I would put out to all here a line from Thomas Jefferson talking about science subjects and government. From his notes on Virginia 1782. "It is error alone which needs support of government. Truth can stand by itself."
Thanks for unwittingly making a case against U.S. creationists trying to get creationism into science classes by trying to use the government to do so. If you'll read the whole Query that contains the quote (you left a word out of your "quote"), you'll see that Jefferson is making the case for keeping government out of religion, and vice versa. I encourage you to read the whole query, but for a preview, here's your same material with a little more context preceding and following:
Thomas Jefferson, in Notes on the State of Virginia, Query XVII, writes:
In fact, the vortices have been exploded, and the Newtonian principle of gravitation is now more firmly established, on the basis of reason, than it would be were the government to step in, and to make it an article of necessary faith. Reason and experiment have been indulged, and error has fled before them. It is error alone which needs the support of government. Truth can stand by itself. Subject opinion to coercion: whom will you make your inquisitors? Fallible men; men governed by bad passions, by private as well as public reasons. And why subject it to coercion? To produce uniformity. But is uniformity of opinion desireable? No more than of face and stature. Introduce the bed of Procrustes then, and as there is danger that the large men may beat the small, make us all of a size, by lopping the former and stretching the latter.
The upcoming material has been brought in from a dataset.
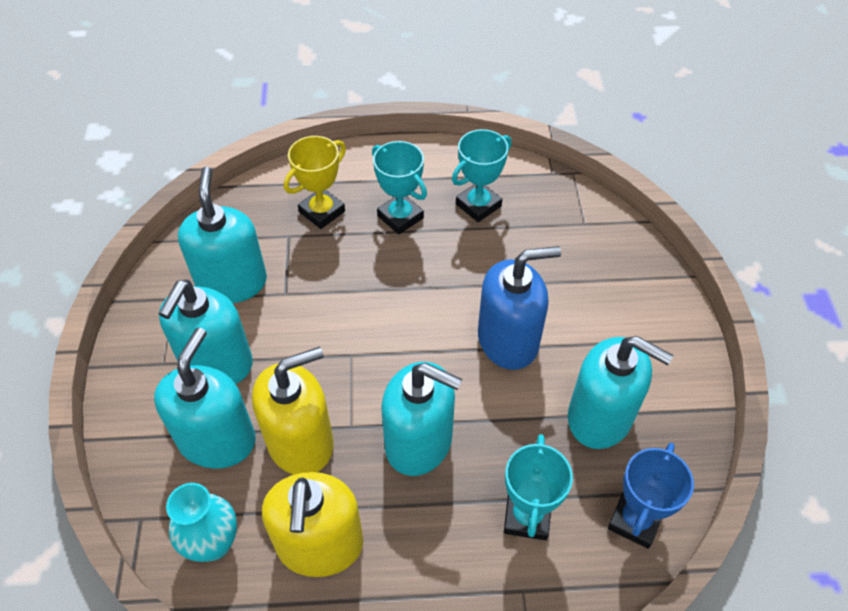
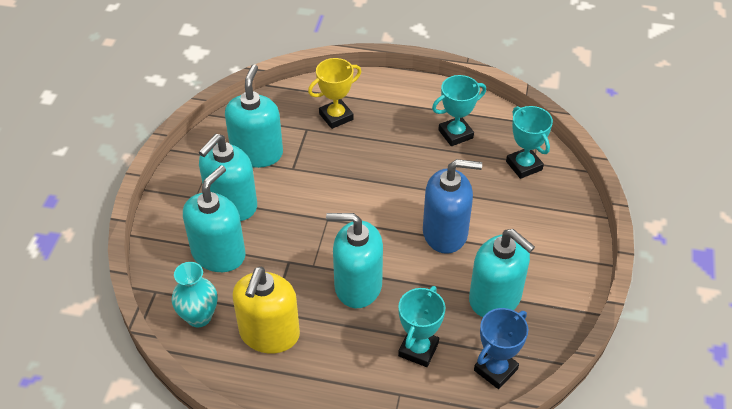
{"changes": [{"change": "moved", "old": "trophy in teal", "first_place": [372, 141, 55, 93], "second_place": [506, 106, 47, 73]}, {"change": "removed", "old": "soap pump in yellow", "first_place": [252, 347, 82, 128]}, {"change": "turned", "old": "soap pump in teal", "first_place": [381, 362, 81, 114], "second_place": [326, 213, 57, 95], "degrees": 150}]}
Difference of opinion is advantageous in religion. The several sects perform the office of a Censor morum over each other. Is uniformity attainable? Millions of innocent men, women, and children, since the introduction of Christianity, have been burnt, tortured, fined, imprisoned; yet we have not advanced one inch towards uniformity. What has been the effect of coercion? To make one half the world fools, and the other half hypocrites. To support roguery and error all over the earth.
This is also the same Query in which Jefferson writes, "The legitimate powers of government extend to such acts only as are injurious to others. But it does me no injury for my neighbour to say there are twenty gods, or no god. It neither picks my pocket nor breaks my leg."